Ali Ghamari , Parviz Pakzad , Ahmad Majd , Marzieh Ebrahimi , Amir Ali Hamidieh *,


The clinical studies of acute myeloid leukaemia (AML) revealed that antigen escaping variants cause cancer recurrence even after treatment with chimeric antigen receptor (CAR)-T cells that target a single tumour antigen. Due to the heterogeneous expression of antigens on leukaemia blasts, we hypothesized that a novel bispecific CAR, directed to the folate receptor beta (FRβ)-binding single-chain variable fragment (scFv) and an IL3α-binding receptor (CD123) that has more expression in AML blasts, can decrease CAR-T cell exhaustion and increase the efficacy of CAR-T cells to prevent antigen escaping and consequent recurrence of AML.
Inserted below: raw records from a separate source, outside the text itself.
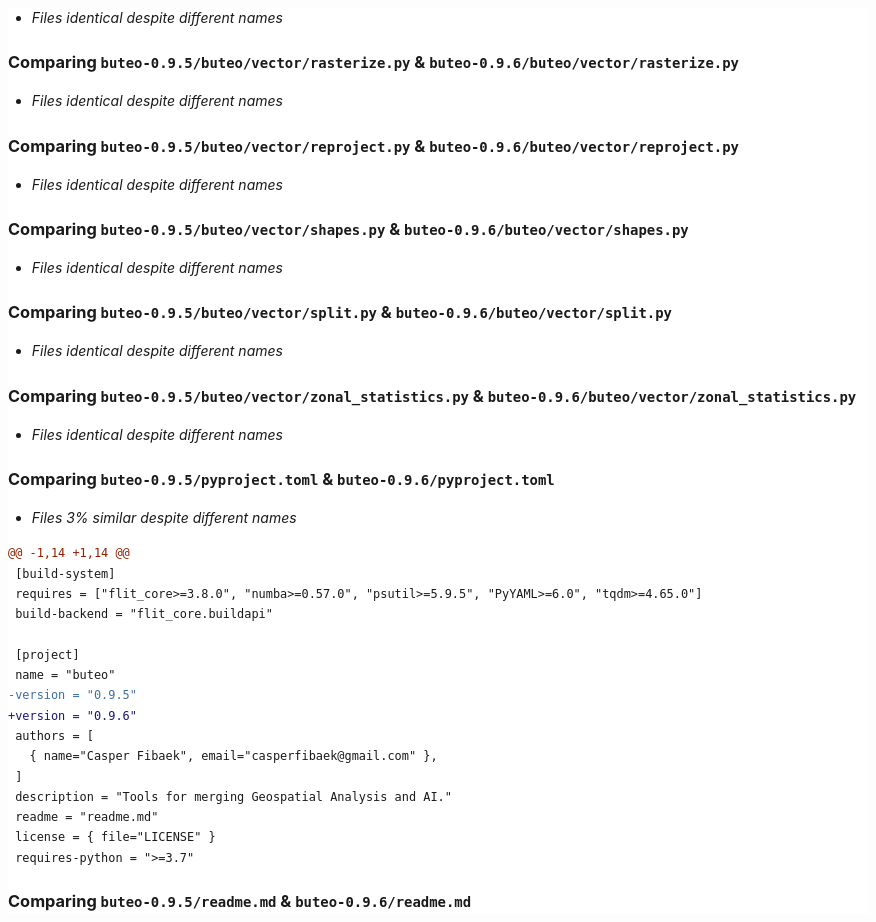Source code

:  * *Files identical despite different names*

### Comparing `buteo-0.9.5/buteo/vector/rasterize.py` & `buteo-0.9.6/buteo/vector/rasterize.py`

 * *Files identical despite different names*

### Comparing `buteo-0.9.5/buteo/vector/reproject.py` & `buteo-0.9.6/buteo/vector/reproject.py`

 * *Files identical despite different names*

### Comparing `buteo-0.9.5/buteo/vector/shapes.py` & `buteo-0.9.6/buteo/vector/shapes.py`

 * *Files identical despite different names*

### Comparing `buteo-0.9.5/buteo/vector/split.py` & `buteo-0.9.6/buteo/vector/split.py`

 * *Files identical despite different names*

### Comparing `buteo-0.9.5/buteo/vector/zonal_statistics.py` & `buteo-0.9.6/buteo/vector/zonal_statistics.py`

 * *Files identical despite different names*

### Comparing `buteo-0.9.5/pyproject.toml` & `buteo-0.9.6/pyproject.toml`

 * *Files 3% similar despite different names*

```diff
@@ -1,14 +1,14 @@
 [build-system]
 requires = ["flit_core>=3.8.0", "numba>=0.57.0", "psutil>=5.9.5", "PyYAML>=6.0", "tqdm>=4.65.0"]
 build-backend = "flit_core.buildapi"
 
 [project]
 name = "buteo"
-version = "0.9.5"
+version = "0.9.6"
 authors = [
   { name="Casper Fibaek", email="casperfibaek@gmail.com" },
 ]
 description = "Tools for merging Geospatial Analysis and AI."
 readme = "readme.md"
 license = { file="LICENSE" }
 requires-python = ">=3.7"
```

### Comparing `buteo-0.9.5/readme.md` & `buteo-0.9.6/readme.md`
In this experimental study, the survival, proliferation, and cytolysis of CAR-T cells remains suboptimal even with a costimulatory endodomain. Hence, we designed and constructed a tandem CAR that joins an FRβ and CD123 in the second generation retroviral vector to generate a bispecific tandem CAR (TanCAR-T cell).


TanCAR FRβ-CD123 T cells showed distinct binding to FRβ or CD123 expressing cells. They could lyse the leukaemia cell lines (66.1 ± 11%) comparable to the single CAR-T cells against these determinants. TanCAR FRβ- CD123 T cells simultaneously engaged FRβ and CD123, which promoted T cell activation in targeting and lysis of the examined leukaemia cell lines. TanCAR-T cell significantly induced interferon gamma (IFNγ) and interleukin 2 (IL-2) production more than single CAR-T cells, which produced a synergistic enhancement of TanCAR FRβ-CD123 T cell function when dual antigens faced simultaneously.


Dual-specific TanCAR FRβ-CD123 T cells showed therapeutic potential to improve AML control by coengaging FRβ and CD123 molecules in a robust, divalent immune system. This strategy may be a useful therapeutic approach in patients with relapsed B-cell malignancies.